Synchronize DB access #8118

pihme · 2021-11-01T16:16:59Z

Description

This PR adds the synchronized keyword to all state methods. The change was motivated by the recent bug which led to concurrent calls to these classes. The root cause was identified by @Zelldon and is being addressed in #8101.

The PR proposes an additional safety net by protecting the called methods from synchronized access. The benefit of this approach is that concurrent access is prevented at runtime.

Review Hints

One common objection to using synchronized is the risk of dead and live locks. However, since we program with the assumption of single threaded access anyway, those should not occur. Also, if they occur one could argue that this is the better outcome than the danger of dirty reads and writes
Second objection often is performance impact. I ran a benchmark http://34.77.165.228/d/I4lo7_EZk/zeebe?orgId=1&refresh=10s&var-DS_PROMETHEUS=Prometheus&var-namespace=pihme-hardening-synchronized&var-pod=All&var-partition=All It ran for more than a week now and it is without the fix to the original bug. I couldn't see any performance impact. However, this might be due to the benchmark not reaching the performance limits.

•••••

DIRECTIONS FOR THIS TASK – Transcribe the pull request description word for word, starting at "Review Hints" and ending at "the performance limits.".

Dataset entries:
•••••

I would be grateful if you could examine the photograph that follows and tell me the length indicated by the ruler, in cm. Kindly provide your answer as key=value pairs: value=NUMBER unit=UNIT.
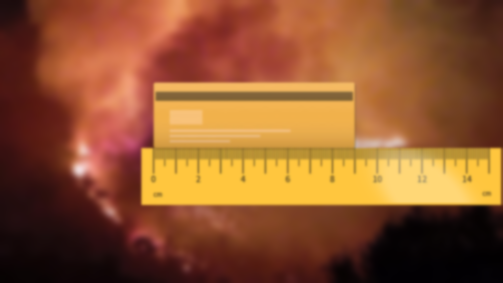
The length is value=9 unit=cm
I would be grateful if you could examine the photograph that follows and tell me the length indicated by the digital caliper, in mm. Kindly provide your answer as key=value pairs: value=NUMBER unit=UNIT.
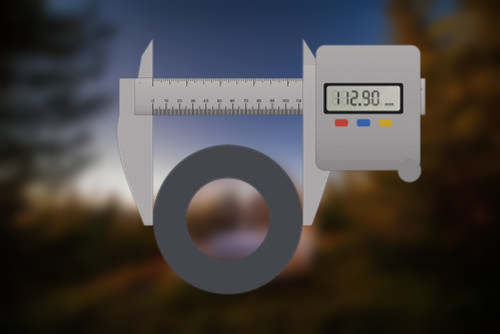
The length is value=112.90 unit=mm
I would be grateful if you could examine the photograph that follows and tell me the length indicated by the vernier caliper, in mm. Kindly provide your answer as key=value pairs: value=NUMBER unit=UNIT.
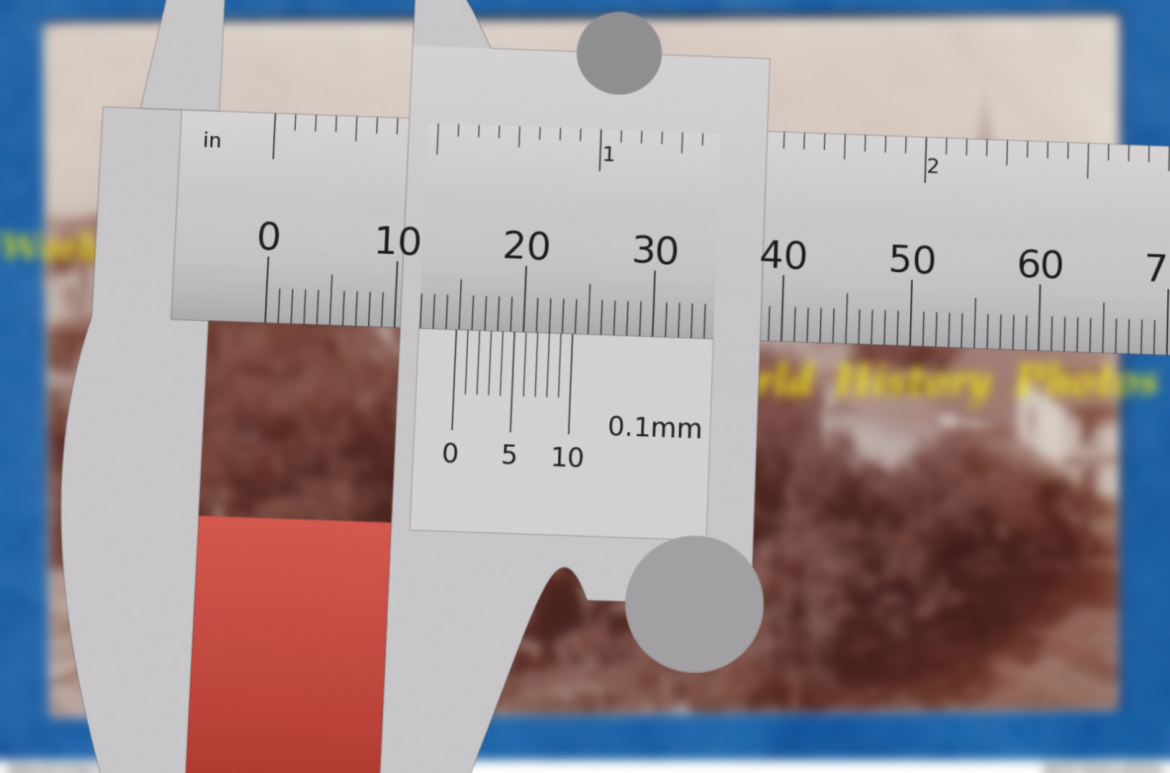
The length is value=14.8 unit=mm
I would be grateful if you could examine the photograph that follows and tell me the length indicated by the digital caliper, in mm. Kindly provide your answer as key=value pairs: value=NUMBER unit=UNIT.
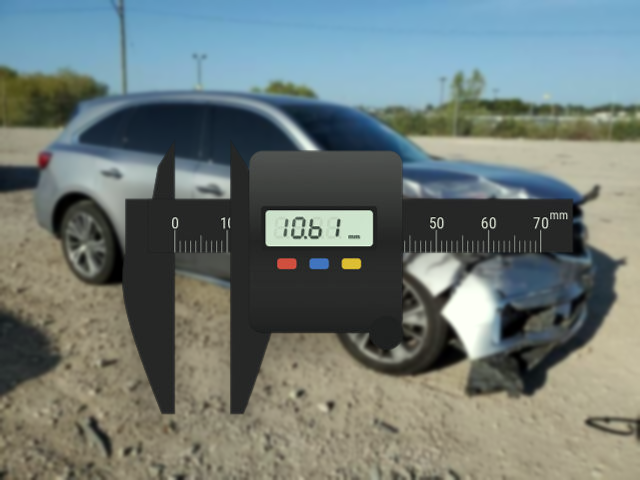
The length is value=10.61 unit=mm
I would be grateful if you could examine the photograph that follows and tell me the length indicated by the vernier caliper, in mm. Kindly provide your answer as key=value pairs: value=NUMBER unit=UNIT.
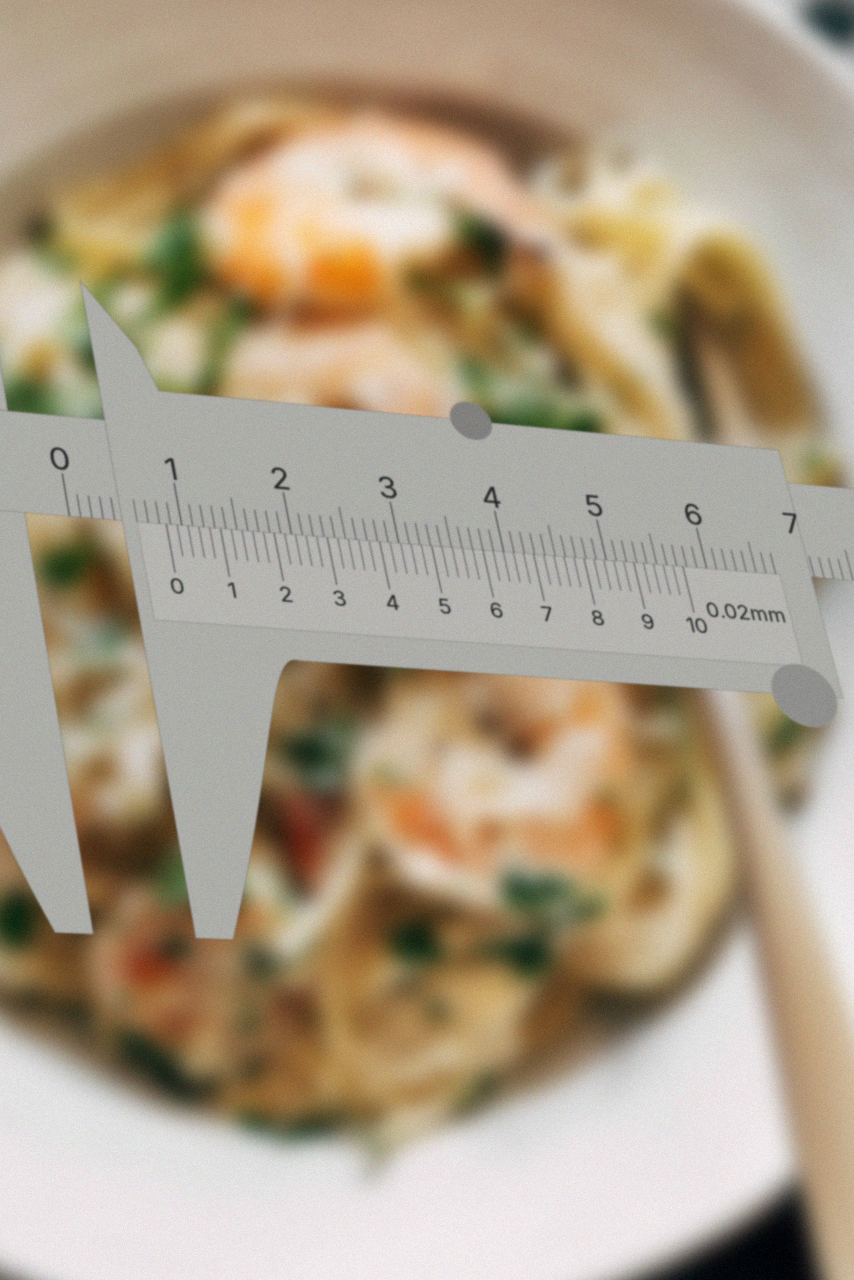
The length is value=8.6 unit=mm
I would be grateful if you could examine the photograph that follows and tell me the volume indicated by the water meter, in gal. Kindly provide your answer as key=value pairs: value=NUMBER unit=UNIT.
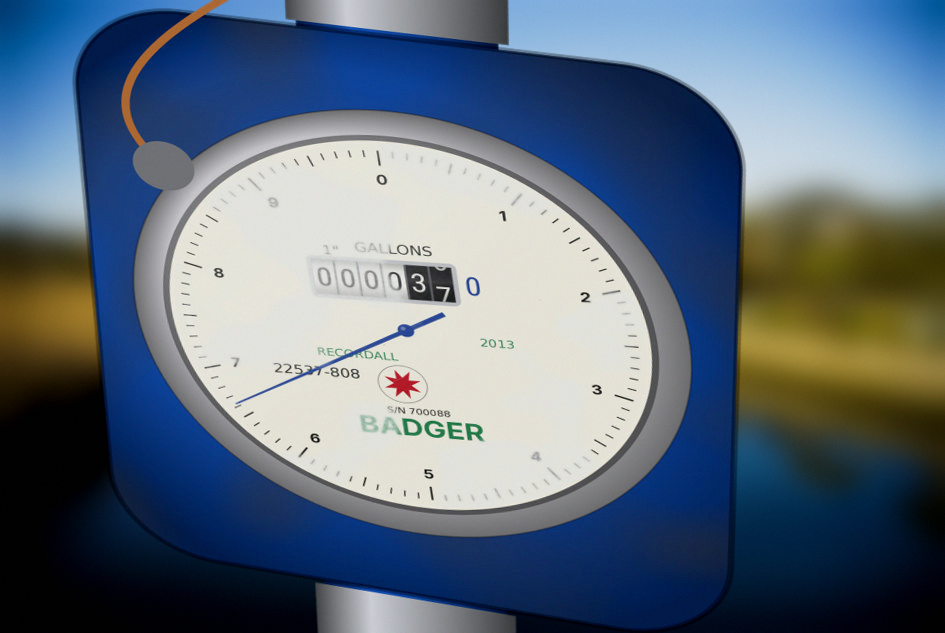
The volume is value=366.6 unit=gal
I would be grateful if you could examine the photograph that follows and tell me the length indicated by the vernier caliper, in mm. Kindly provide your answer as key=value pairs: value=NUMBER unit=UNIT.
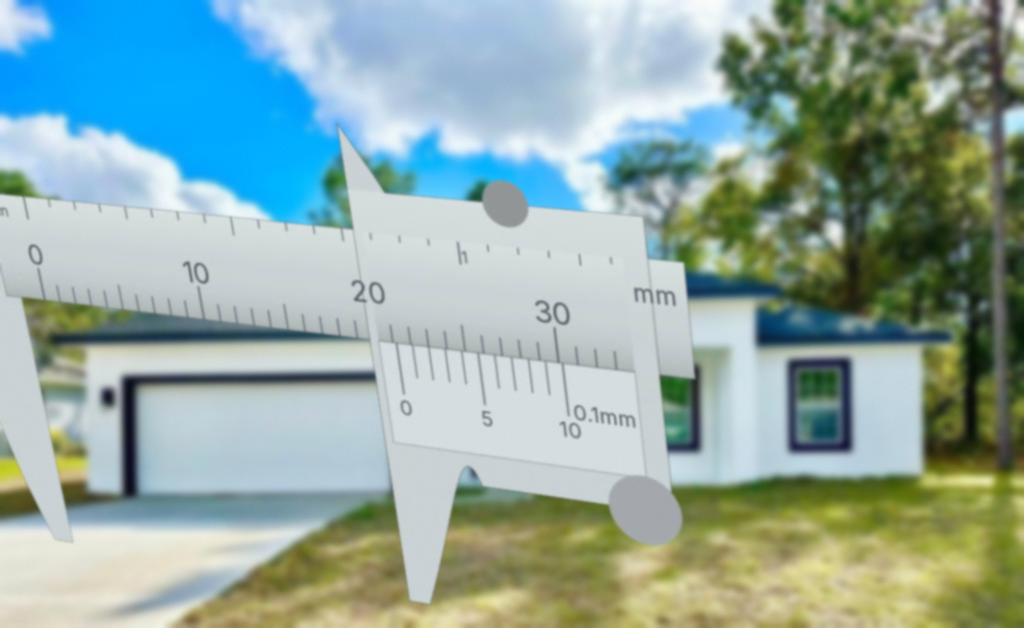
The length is value=21.2 unit=mm
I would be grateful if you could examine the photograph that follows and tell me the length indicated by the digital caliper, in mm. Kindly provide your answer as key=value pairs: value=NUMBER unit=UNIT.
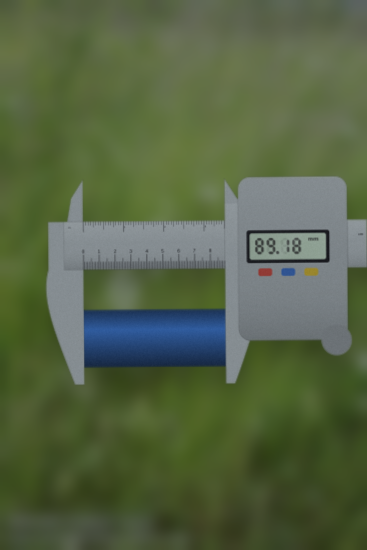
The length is value=89.18 unit=mm
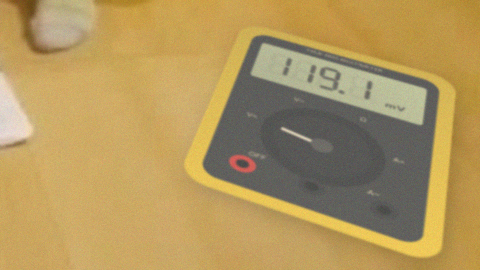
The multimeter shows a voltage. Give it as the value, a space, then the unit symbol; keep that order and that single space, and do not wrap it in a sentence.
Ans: 119.1 mV
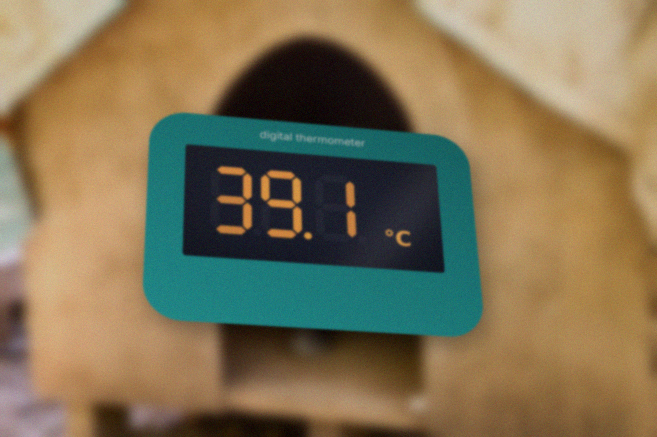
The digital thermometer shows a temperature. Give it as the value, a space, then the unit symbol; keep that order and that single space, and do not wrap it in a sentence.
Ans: 39.1 °C
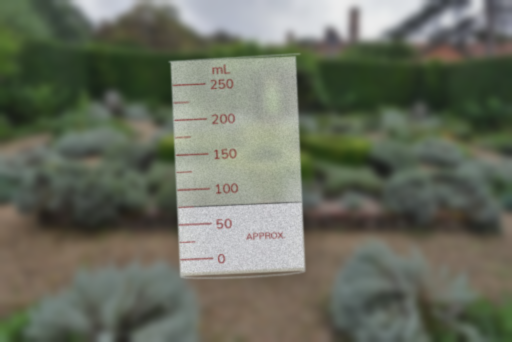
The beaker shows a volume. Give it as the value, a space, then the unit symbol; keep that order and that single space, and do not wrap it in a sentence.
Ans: 75 mL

•••••

RESPONSE –
Review Hints

One common objection to using synchronized is the risk of dead and live locks. However, since we program with the assumption of single threaded access anyway, those should not occur. Also, if they occur one could argue that this is the better outcome than the danger of dirty reads and writes
Second objection often is performance impact. I ran a benchmark http://34.77.165.228/d/I4lo7_EZk/zeebe?orgId=1&refresh=10s&var-DS_PROMETHEUS=Prometheus&var-namespace=pihme-hardening-synchronized&var-pod=All&var-partition=All It ran for more than a week now and it is without the fix to the original bug. I couldn't see any performance impact. However, this might be due to the benchmark not reaching the performance limits.